The broader Nasdaq is in similar shape. Futures are telegraphing a rough open, and the leadership rotation is accelerating. If chipmakers can’t stabilize, expect more forced selling and a test of key support levels. The risk here isn’t just price, it’s sentiment. If traders start to believe the AI story is over, the unwind could get disorderly fast.
The risks are obvious. The biggest is a macro shock, if the jobs report disappoints or inflation surprises to the upside, tech could get hit with another wave of selling. There’s also the risk of a feedback loop: as tech falls, passive flows accelerate the move, triggering more selling. And don’t forget earnings risk, guidance is already getting softer, and any hint of margin pressure will be punished. The AI trade is crowded, and crowded trades unwind violently.

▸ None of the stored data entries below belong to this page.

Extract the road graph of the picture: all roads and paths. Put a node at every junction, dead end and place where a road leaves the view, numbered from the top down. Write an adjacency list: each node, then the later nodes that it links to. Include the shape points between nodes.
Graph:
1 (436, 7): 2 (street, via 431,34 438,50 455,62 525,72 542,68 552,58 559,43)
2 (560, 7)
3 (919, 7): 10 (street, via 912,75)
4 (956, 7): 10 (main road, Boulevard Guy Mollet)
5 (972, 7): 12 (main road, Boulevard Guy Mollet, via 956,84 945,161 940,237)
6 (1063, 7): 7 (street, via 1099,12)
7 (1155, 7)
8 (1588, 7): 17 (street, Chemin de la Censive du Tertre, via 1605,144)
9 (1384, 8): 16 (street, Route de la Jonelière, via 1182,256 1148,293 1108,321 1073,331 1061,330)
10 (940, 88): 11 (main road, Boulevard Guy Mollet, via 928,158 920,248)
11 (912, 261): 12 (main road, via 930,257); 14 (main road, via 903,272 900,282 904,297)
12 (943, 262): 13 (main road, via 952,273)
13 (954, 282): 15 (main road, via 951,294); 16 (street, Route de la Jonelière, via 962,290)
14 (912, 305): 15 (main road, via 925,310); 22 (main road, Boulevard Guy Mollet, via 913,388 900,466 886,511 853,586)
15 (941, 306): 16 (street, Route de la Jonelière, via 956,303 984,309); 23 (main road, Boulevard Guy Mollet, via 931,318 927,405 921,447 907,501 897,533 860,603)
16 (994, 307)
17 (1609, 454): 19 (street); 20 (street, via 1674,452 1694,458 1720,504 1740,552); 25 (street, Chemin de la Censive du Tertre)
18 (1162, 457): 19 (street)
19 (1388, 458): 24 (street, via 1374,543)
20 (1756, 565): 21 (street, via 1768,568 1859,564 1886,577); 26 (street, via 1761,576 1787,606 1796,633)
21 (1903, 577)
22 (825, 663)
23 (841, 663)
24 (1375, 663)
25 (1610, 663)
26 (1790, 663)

For traders with a taste for volatility, there are opportunities on both sides. If XLK holds $190, there’s a scalp to be had on a reflexive bounce to $196. But the higher-probability play is to fade strength and look for breakdowns. Shorting failed rallies or buying puts on XLK and leading chipmakers offers asymmetric risk. Stops should be tight, this is not a market for heroes. For the truly brave, rotating into defensive sectors like health care or consumer staples could catch the next wave of relative outperformance.
Strykr Take
The tech unwind isn’t a blip, it’s a regime change. The AI mania that fueled the last two years is running on fumes, and the market is finally waking up to the reality that trees don’t grow to the sky. This is a time to respect risk, manage exposure, and avoid getting caught on the wrong side of a crowded trade. The next big move won’t come from chasing yesterday’s winners, but from positioning for tomorrow’s survivors. Tech will be back, but not before the excess is wrung out. For now, the smart money is rotating, not capitulating.